I have a dataset with 200 subjects. For each subject (indicated by ID), their situation is determined at three moments, being either 'living at home', 'institutionalized', or 'dead' (situation is my dependent outcome). At the first measurement moment, every subject lives at home. I want to see which variables are associated with transition to one of the other two situations.
The variable 'time' indicates whether it is the first, second or third measurement moment.
The dataset also includes a number of variables, for which I would like to check if this is related to the transition. Some are continuous (cqtarief, mzleef), but the most important one is ordinal with 4 categories (vht).
I've tried this code:
proc glimmix data=long ic=q;
class ID index1 vht relation situation;
model situation(ref=first) = relation cqtarief mzleef vht /dist=multinomial link=glogit solution;
I have the following questions:
- I can't include "random index1 / subject=volgnr type=ar(1) residual;" because i have multinomial distribution. How can I model the dependency of the measurements within subjects? Or does the procedure take care of this?
- How can I compare models with different covariates?
- How do I assess model fit?
- Do I need to fit covariance structures (e.g. un/cs/ar(1))?
Thanks for any help on this matter!
08-04-2015 09:26 AM
This is a case where you are restricted to fitting a GLMM rather than a GEE model. If your data are equally spaced in time, simply remove the option 'residual' from your RANDOM statement. Personally, with 3 measures on time (index1), I would fit it as an unstructured matrix.
Now, this results in looking at your fixed effects averaged over the values of index1. To look for associations, you will likely need to model index1 as a fixed effect, and include interactions with each of your other fixed effects. And so the model becomes more complex, which will lead to difficulties in comparing models with different covariates. To get information criteria, you will have to try to fit the model using a quasi-likelihood method such as METHOD=LAPLACE. Changes relative to a "null" model would give some measure of how much information is retained using the model at hand (which gets around having to nest the models, and looking at changes in -2LL). It also gives a measure of model fit.

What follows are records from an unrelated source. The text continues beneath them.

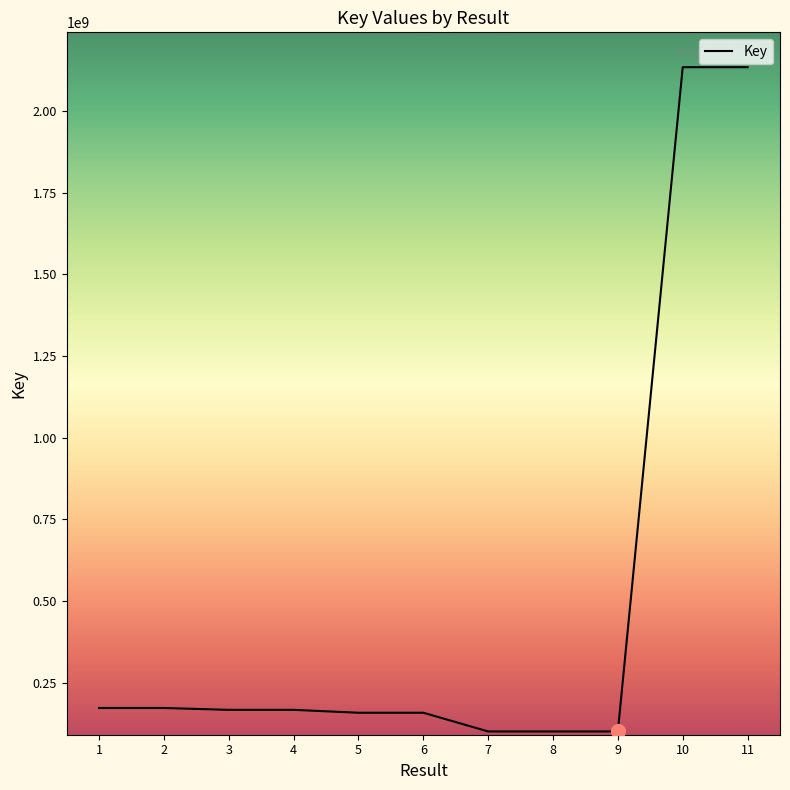

What is the change in value from 5 to 11?

+1976146099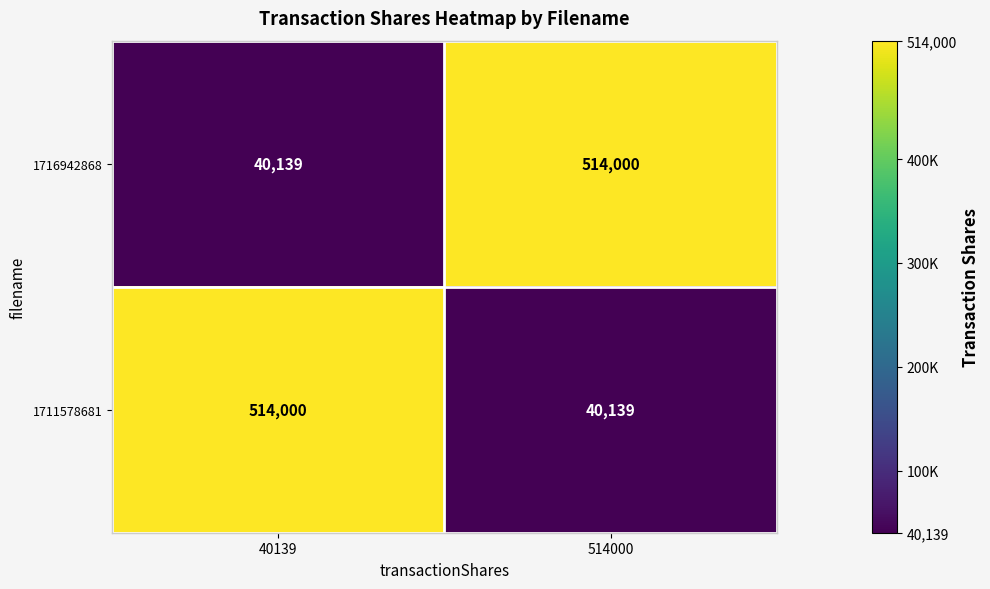

Reading left to right, transcribe all the data shown in this chart.

1716942868: 40139=40139	514000=514000
1711578681: 40139=514000	514000=40139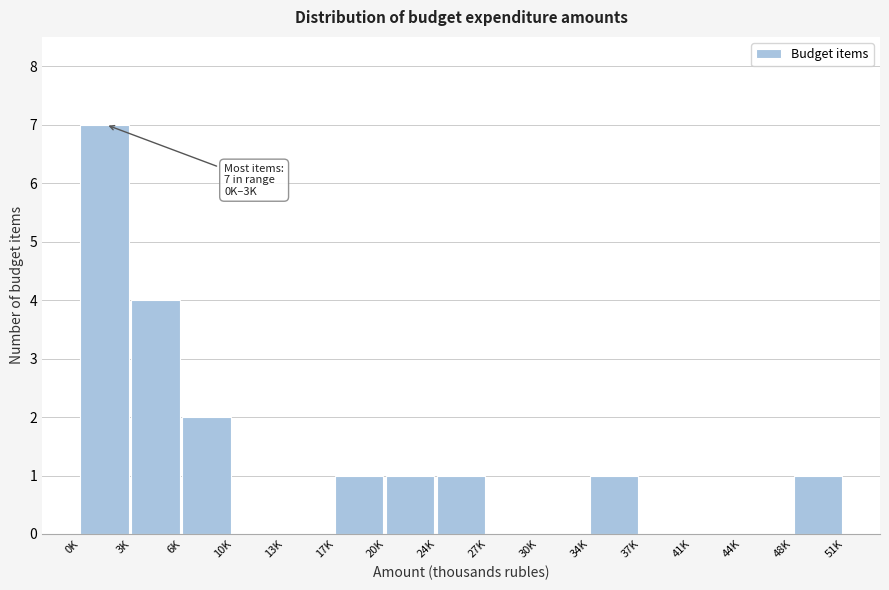

Reading left to right, extract all data points from this chart.

0K=7	3K=4	6K=2	10K=0	13K=0	17K=1	20K=1	24K=1	27K=0	30K=0	34K=1	37K=0	41K=0	44K=0	48K=1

proc glimmix data=long ic=q method=laplace;
class ID index1 vht relation situation;
model situation(ref=first) =index1 relation relation*index1 cqtarief cqtarief*index1 mzleef mzleef*index1 vht vht*index1/dist=multinomial link=glogit solution;
random index1/subject=ID type=un;
I am also a bit confused by the subject in your example (which is subject=volgnr). Is this the same as ID? If not, then does it need to be on the CLASS statement, or will that lead to output with hundreds (or more) levels?
08-06-2015 10:20 AM
Thank you so much for this reply. Including the interaction terms makes sense indeed.
However, with the code you sent I get an error message saying that I have to include a group. So I added this part:
index1/subject=ID group=situation type=un;
(by the way, volgnr is indeed the same as ID, I translated it but forgot that one)
However, I'm not sure what the consequences are for including that group=situation statement.
I'm currently thinking about the possibility to use my outcome as a binary one (living at home vs not living at home).
Can I just replace "/dist=multinomial link=glogit" with "/dist=binary" ?
08-11-2015 08:15 AM
Can you copy in the error message? The random statement that it looks like you are using will fit separate unstructured matrices for each level of situation which is the dependent variable, and while that might work (I don't know as I've never seen that error and so have never used that syntax), it also greatly increases the number of parameters to be estimated, and hence the need for a LOT more data to get good values.
As far as moving to a binary response, I think that will really help. However, to really get things to work you may have consider "collapsing" the data to something that looks like a successes/trials syntax for each timepoint, moving to dist=binomial, and identifying something other than ID as the subject.